──────── EXTRACTED INFORMATION ────────

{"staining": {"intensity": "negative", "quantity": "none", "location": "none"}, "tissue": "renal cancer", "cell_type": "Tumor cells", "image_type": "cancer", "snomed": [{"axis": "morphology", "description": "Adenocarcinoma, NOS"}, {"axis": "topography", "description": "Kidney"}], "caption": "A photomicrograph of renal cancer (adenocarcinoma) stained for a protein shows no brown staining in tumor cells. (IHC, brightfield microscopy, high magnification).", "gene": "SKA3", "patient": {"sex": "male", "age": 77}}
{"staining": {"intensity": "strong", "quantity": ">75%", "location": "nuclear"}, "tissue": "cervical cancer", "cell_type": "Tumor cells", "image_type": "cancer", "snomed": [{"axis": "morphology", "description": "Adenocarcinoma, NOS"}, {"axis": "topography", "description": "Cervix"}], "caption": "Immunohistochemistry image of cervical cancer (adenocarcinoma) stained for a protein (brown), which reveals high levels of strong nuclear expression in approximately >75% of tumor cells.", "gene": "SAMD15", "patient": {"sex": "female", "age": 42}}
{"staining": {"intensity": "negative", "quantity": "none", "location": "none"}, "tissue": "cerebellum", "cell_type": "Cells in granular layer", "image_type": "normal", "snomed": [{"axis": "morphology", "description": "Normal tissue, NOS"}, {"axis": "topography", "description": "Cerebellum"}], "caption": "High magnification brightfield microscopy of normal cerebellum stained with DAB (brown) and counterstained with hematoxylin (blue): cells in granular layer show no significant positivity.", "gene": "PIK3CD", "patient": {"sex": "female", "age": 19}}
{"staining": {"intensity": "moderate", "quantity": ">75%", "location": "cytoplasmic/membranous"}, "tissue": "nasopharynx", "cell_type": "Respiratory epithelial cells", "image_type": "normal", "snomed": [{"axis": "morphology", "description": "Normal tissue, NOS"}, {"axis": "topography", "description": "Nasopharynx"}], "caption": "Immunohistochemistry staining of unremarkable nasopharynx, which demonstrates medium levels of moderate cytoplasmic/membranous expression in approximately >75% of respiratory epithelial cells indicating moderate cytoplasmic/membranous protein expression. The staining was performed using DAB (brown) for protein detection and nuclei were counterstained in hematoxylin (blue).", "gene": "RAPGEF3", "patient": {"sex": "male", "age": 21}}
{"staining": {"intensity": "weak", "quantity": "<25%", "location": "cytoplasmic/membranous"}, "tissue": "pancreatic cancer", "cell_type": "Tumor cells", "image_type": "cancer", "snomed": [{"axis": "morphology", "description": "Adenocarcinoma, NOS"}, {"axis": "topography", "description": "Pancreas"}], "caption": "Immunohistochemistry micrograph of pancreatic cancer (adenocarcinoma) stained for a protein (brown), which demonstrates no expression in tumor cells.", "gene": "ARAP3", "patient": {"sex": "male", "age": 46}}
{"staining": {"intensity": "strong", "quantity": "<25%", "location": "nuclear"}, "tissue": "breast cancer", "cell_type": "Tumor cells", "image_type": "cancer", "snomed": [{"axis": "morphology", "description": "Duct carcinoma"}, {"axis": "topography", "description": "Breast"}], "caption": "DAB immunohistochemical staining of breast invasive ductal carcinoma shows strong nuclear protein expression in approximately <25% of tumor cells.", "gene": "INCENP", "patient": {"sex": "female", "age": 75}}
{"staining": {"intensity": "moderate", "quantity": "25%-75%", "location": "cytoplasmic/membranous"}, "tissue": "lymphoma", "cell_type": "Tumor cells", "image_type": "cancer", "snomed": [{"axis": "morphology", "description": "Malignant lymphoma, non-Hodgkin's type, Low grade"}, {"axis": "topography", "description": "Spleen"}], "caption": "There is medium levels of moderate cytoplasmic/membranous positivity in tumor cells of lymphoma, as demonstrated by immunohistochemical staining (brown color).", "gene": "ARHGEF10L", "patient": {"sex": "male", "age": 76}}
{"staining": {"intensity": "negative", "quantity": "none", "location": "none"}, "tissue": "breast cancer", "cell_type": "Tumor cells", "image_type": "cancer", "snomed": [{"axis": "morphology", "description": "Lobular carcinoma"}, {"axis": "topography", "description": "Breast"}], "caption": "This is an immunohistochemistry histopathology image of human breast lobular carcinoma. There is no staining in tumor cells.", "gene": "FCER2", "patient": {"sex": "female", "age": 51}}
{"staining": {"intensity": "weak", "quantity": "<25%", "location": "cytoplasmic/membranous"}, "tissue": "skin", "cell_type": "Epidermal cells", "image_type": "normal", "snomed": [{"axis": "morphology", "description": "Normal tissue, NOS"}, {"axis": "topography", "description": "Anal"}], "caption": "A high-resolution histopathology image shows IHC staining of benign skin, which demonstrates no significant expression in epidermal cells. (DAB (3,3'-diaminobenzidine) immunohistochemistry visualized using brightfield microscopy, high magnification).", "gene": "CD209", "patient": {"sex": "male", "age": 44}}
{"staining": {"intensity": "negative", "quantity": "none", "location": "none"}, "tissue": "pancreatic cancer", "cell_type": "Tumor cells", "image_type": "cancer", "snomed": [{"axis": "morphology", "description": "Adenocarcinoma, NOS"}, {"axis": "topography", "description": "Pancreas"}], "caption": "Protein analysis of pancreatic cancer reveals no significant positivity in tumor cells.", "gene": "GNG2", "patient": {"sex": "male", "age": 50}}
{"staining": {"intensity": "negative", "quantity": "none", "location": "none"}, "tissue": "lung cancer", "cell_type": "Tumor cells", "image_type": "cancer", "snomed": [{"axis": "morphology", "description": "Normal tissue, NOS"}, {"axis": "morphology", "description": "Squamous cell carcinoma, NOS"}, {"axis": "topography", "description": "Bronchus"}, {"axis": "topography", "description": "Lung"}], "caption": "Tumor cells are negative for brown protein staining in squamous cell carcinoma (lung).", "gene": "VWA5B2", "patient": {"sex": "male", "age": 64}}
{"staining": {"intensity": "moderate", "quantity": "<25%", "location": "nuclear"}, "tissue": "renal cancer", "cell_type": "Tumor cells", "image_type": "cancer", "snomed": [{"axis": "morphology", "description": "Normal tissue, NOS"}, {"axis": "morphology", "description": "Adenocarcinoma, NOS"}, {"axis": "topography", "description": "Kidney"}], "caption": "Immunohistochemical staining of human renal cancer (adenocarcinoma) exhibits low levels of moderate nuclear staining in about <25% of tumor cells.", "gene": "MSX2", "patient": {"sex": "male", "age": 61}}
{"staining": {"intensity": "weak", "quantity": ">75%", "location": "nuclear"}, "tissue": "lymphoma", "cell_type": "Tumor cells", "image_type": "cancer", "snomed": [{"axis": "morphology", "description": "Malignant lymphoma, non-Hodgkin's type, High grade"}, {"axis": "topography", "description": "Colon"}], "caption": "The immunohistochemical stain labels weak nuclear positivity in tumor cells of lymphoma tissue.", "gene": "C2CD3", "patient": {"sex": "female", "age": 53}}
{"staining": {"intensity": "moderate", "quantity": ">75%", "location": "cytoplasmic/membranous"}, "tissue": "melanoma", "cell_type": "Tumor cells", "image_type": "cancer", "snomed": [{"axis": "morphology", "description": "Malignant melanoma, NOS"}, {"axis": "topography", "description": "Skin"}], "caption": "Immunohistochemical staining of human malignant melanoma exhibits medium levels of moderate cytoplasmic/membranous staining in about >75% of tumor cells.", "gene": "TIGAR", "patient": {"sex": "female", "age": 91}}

────────

WHAT THE EXERCISE ASKS:
Quote each line of the data above exactly as written.

SOLUTION TO THE PROBLEM:
{"staining": {"intensity": "negative", "quantity": "none", "location": "none"}, "tissue": "renal cancer", "cell_type": "Tumor cells", "image_type": "cancer", "snomed": [{"axis": "morphology", "description": "Adenocarcinoma, NOS"}, {"axis": "topography", "description": "Kidney"}], "caption": "A photomicrograph of renal cancer (adenocarcinoma) stained for a protein shows no brown staining in tumor cells. (IHC, brightfield microscopy, high magnification).", "gene": "SKA3", "patient": {"sex": "male", "age": 77}}
{"staining": {"intensity": "strong", "quantity": ">75%", "location": "nuclear"}, "tissue": "cervical cancer", "cell_type": "Tumor cells", "image_type": "cancer", "snomed": [{"axis": "morphology", "description": "Adenocarcinoma, NOS"}, {"axis": "topography", "description": "Cervix"}], "caption": "Immunohistochemistry image of cervical cancer (adenocarcinoma) stained for a protein (brown), which reveals high levels of strong nuclear expression in approximately >75% of tumor cells.", "gene": "SAMD15", "patient": {"sex": "female", "age": 42}}
{"staining": {"intensity": "negative", "quantity": "none", "location": "none"}, "tissue": "cerebellum", "cell_type": "Cells in granular layer", "image_type": "normal", "snomed": [{"axis": "morphology", "description": "Normal tissue, NOS"}, {"axis": "topography", "description": "Cerebellum"}], "caption": "High magnification brightfield microscopy of normal cerebellum stained with DAB (brown) and counterstained with hematoxylin (blue): cells in granular layer show no significant positivity.", "gene": "PIK3CD", "patient": {"sex": "female", "age": 19}}
{"staining": {"intensity": "moderate", "quantity": ">75%", "location": "cytoplasmic/membranous"}, "tissue": "nasopharynx", "cell_type": "Respiratory epithelial cells", "image_type": "normal", "snomed": [{"axis": "morphology", "description": "Normal tissue, NOS"}, {"axis": "topography", "description": "Nasopharynx"}], "caption": "Immunohistochemistry staining of unremarkable nasopharynx, which demonstrates medium levels of moderate cytoplasmic/membranous expression in approximately >75% of respiratory epithelial cells indicating moderate cytoplasmic/membranous protein expression. The staining was performed using DAB (brown) for protein detection and nuclei were counterstained in hematoxylin (blue).", "gene": "RAPGEF3", "patient": {"sex": "male", "age": 21}}
{"staining": {"intensity": "weak", "quantity": "<25%", "location": "cytoplasmic/membranous"}, "tissue": "pancreatic cancer", "cell_type": "Tumor cells", "image_type": "cancer", "snomed": [{"axis": "morphology", "description": "Adenocarcinoma, NOS"}, {"axis": "topography", "description": "Pancreas"}], "caption": "Immunohistochemistry micrograph of pancreatic cancer (adenocarcinoma) stained for a protein (brown), which demonstrates no expression in tumor cells.", "gene": "ARAP3", "patient": {"sex": "male", "age": 46}}
{"staining": {"intensity": "strong", "quantity": "<25%", "location": "nuclear"}, "tissue": "breast cancer", "cell_type": "Tumor cells", "image_type": "cancer", "snomed": [{"axis": "morphology", "description": "Duct carcinoma"}, {"axis": "topography", "description": "Breast"}], "caption": "DAB immunohistochemical staining of breast invasive ductal carcinoma shows strong nuclear protein expression in approximately <25% of tumor cells.", "gene": "INCENP", "patient": {"sex": "female", "age": 75}}
{"staining": {"intensity": "moderate", "quantity": "25%-75%", "location": "cytoplasmic/membranous"}, "tissue": "lymphoma", "cell_type": "Tumor cells", "image_type": "cancer", "snomed": [{"axis": "morphology", "description": "Malignant lymphoma, non-Hodgkin's type, Low grade"}, {"axis": "topography", "description": "Spleen"}], "caption": "There is medium levels of moderate cytoplasmic/membranous positivity in tumor cells of lymphoma, as demonstrated by immunohistochemical staining (brown color).", "gene": "ARHGEF10L", "patient": {"sex": "male", "age": 76}}
{"staining": {"intensity": "negative", "quantity": "none", "location": "none"}, "tissue": "breast cancer", "cell_type": "Tumor cells", "image_type": "cancer", "snomed": [{"axis": "morphology", "description": "Lobular carcinoma"}, {"axis": "topography", "description": "Breast"}], "caption": "This is an immunohistochemistry histopathology image of human breast lobular carcinoma. There is no staining in tumor cells.", "gene": "FCER2", "patient": {"sex": "female", "age": 51}}
{"staining": {"intensity": "weak", "quantity": "<25%", "location": "cytoplasmic/membranous"}, "tissue": "skin", "cell_type": "Epidermal cells", "image_type": "normal", "snomed": [{"axis": "morphology", "description": "Normal tissue, NOS"}, {"axis": "topography", "description": "Anal"}], "caption": "A high-resolution histopathology image shows IHC staining of benign skin, which demonstrates no significant expression in epidermal cells. (DAB (3,3'-diaminobenzidine) immunohistochemistry visualized using brightfield microscopy, high magnification).", "gene": "CD209", "patient": {"sex": "male", "age": 44}}
{"staining": {"intensity": "negative", "quantity": "none", "location": "none"}, "tissue": "pancreatic cancer", "cell_type": "Tumor cells", "image_type": "cancer", "snomed": [{"axis": "morphology", "description": "Adenocarcinoma, NOS"}, {"axis": "topography", "description": "Pancreas"}], "caption": "Protein analysis of pancreatic cancer reveals no significant positivity in tumor cells.", "gene": "GNG2", "patient": {"sex": "male", "age": 50}}
{"staining": {"intensity": "negative", "quantity": "none", "location": "none"}, "tissue": "lung cancer", "cell_type": "Tumor cells", "image_type": "cancer", "snomed": [{"axis": "morphology", "description": "Normal tissue, NOS"}, {"axis": "morphology", "description": "Squamous cell carcinoma, NOS"}, {"axis": "topography", "description": "Bronchus"}, {"axis": "topography", "description": "Lung"}], "caption": "Tumor cells are negative for brown protein staining in squamous cell carcinoma (lung).", "gene": "VWA5B2", "patient": {"sex": "male", "age": 64}}
{"staining": {"intensity": "moderate", "quantity": "<25%", "location": "nuclear"}, "tissue": "renal cancer", "cell_type": "Tumor cells", "image_type": "cancer", "snomed": [{"axis": "morphology", "description": "Normal tissue, NOS"}, {"axis": "morphology", "description": "Adenocarcinoma, NOS"}, {"axis": "topography", "description": "Kidney"}], "caption": "Immunohistochemical staining of human renal cancer (adenocarcinoma) exhibits low levels of moderate nuclear staining in about <25% of tumor cells.", "gene": "MSX2", "patient": {"sex": "male", "age": 61}}
{"staining": {"intensity": "weak", "quantity": ">75%", "location": "nuclear"}, "tissue": "lymphoma", "cell_type": "Tumor cells", "image_type": "cancer", "snomed": [{"axis": "morphology", "description": "Malignant lymphoma, non-Hodgkin's type, High grade"}, {"axis": "topography", "description": "Colon"}], "caption": "The immunohistochemical stain labels weak nuclear positivity in tumor cells of lymphoma tissue.", "gene": "C2CD3", "patient": {"sex": "female", "age": 53}}
{"staining": {"intensity": "moderate", "quantity": ">75%", "location": "cytoplasmic/membranous"}, "tissue": "melanoma", "cell_type": "Tumor cells", "image_type": "cancer", "snomed": [{"axis": "morphology", "description": "Malignant melanoma, NOS"}, {"axis": "topography", "description": "Skin"}], "caption": "Immunohistochemical staining of human malignant melanoma exhibits medium levels of moderate cytoplasmic/membranous staining in about >75% of tumor cells.", "gene": "TIGAR", "patient": {"sex": "female", "age": 91}}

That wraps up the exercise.